_Document text_.
┄┄┄┄┄┄

Many combined-cycle natural gas plants will start and stop much more frequently in 2030 compared with today. Some plants will go from close to zero starts today to starting once nearly every day of the year.

This increase in natural gas cycling could be a problem for air quality and the communities living near these plants because the NOx emissions associated with starting up a natural gas power plant can be much higher than a plant constantly running in steady-state operations. More analysis is required to understand how changing gas plant operations will impact air pollution and public health, in order to avoid a potential unintended consequence of more air pollution from natural gas plants as the state strives to reach future renewable energy and climate change goals.

In order to start getting a handle on how the natural gas fleet is changing in real-time, UCS is co-sponsoring Senate Bill 64, which would make more accessible the data associated with the hourly startup, shutdown, and cycling of California’s gas fleet and require local air districts to analyze how changing power plant operations may be impacting air quality. SB 64 would also require state energy agencies to conduct a study that plans for how the state will reduce natural gas generation and accelerate the eventual retirement of gas plants, placing a priority on reducing natural gas generation in communities most impacted by air pollution.

Steps California can take today to reduce reliance on natural gas generation

  • Shift more evening electricity demand to daytime hours and target energy efficiency to lower evening demand.

┄┄┄┄┄┄

_Information provided_.
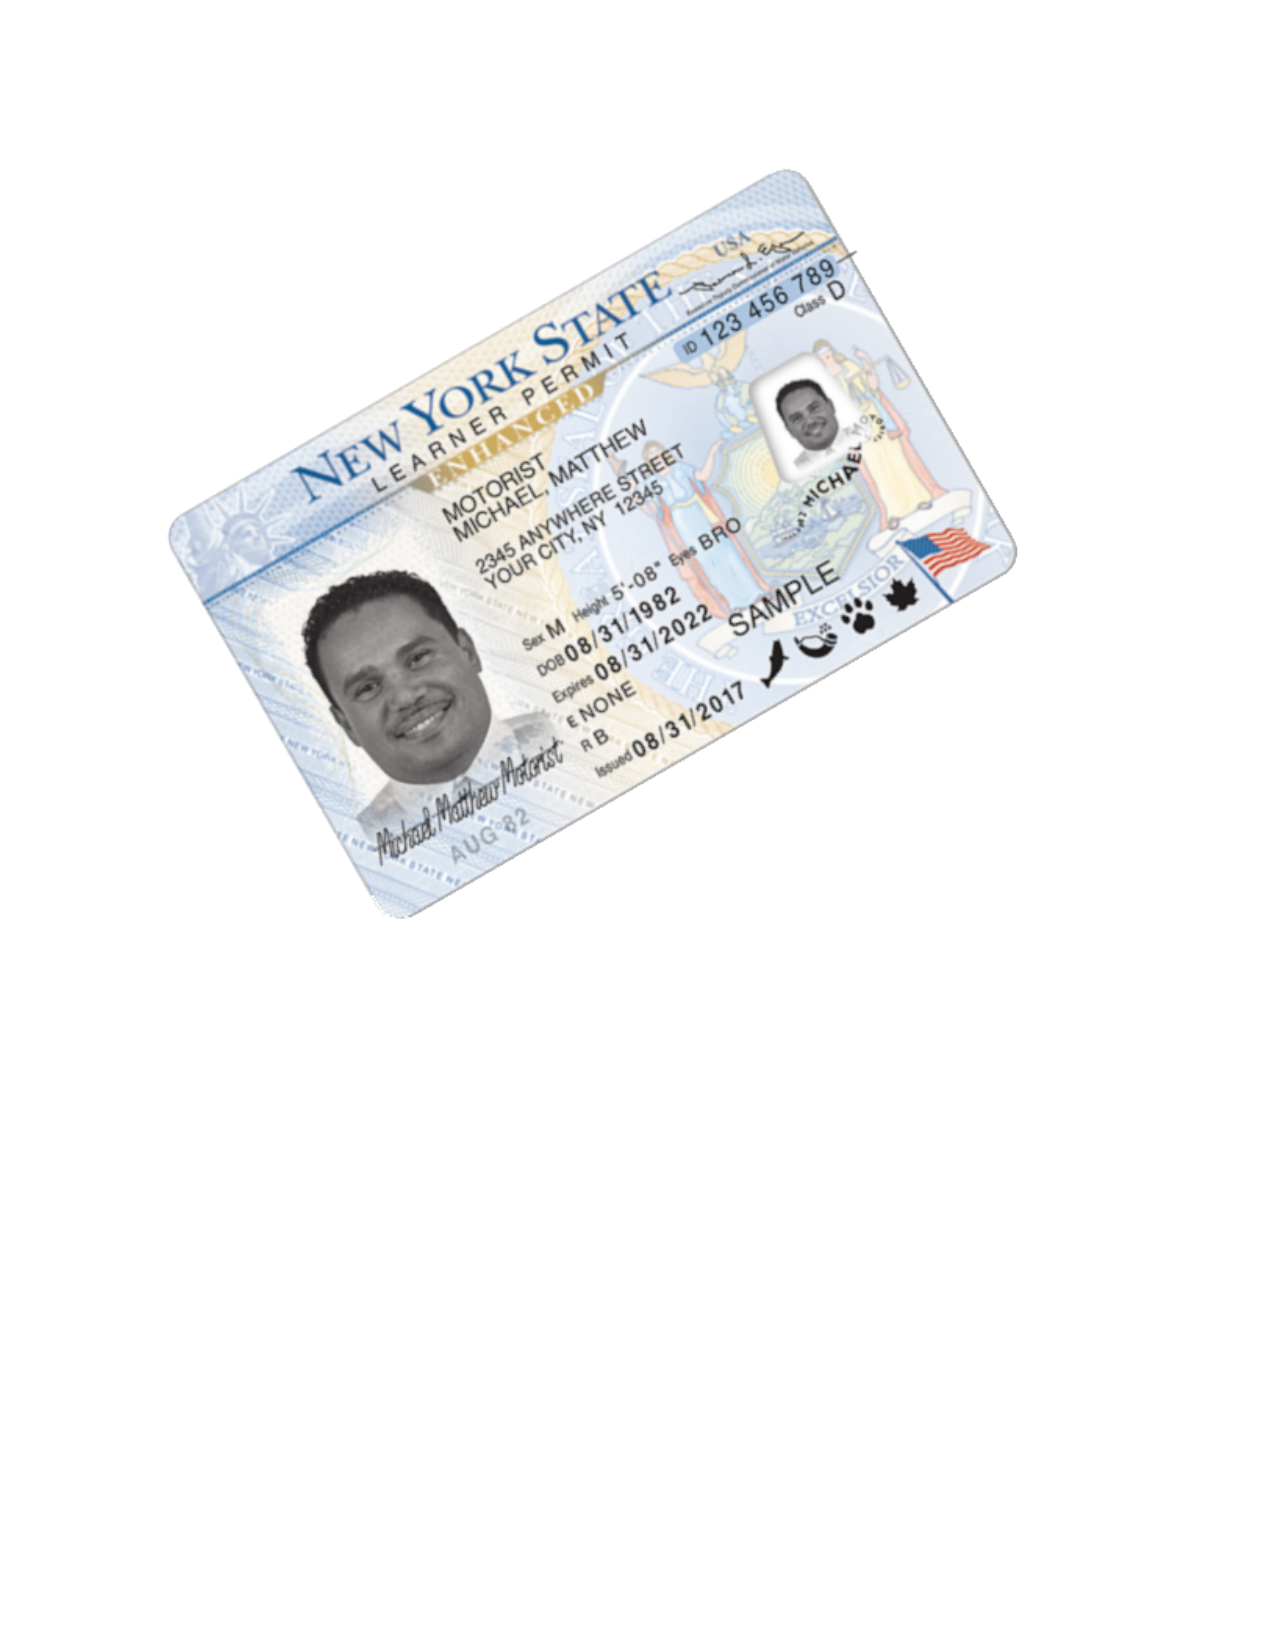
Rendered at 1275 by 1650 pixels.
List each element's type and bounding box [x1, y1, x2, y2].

picture [150, 150, 1038, 941]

┄┄┄┄┄┄

_Prompt_. Extend the passage on California's natural gas power plants, picking up right after its last line.

_Answer below_.
  • Invest in more energy storage that saves excess solar generation for use after sundown.
  • Invest in a more diverse portfolio of renewable generation technologies to spread clean energy generation evenly throughout all hours of the day to reduce evening ramp needs and the need to cycle in-state gas plants.
  • Allow California’s grid operators greater access to clean energy generation resources outside the state to help further reduce the need to cycle in-state gas plants.
  • Target specific locations for clean energy investment so that new generation resources can meet local capacity needs, which can hasten the retirement of natural gas.

If we’re truly committed to reducing carbon emissions, cutting air pollution and avoiding the worst impacts of climate change, then we must move away from natural gas in a way that both makes sense for the communities most affected and keeps everyone’s lights on. All eyes are on California to show the world how to wean millions of people and an enormous economy off fossil fuels. It’s imperative we get this right.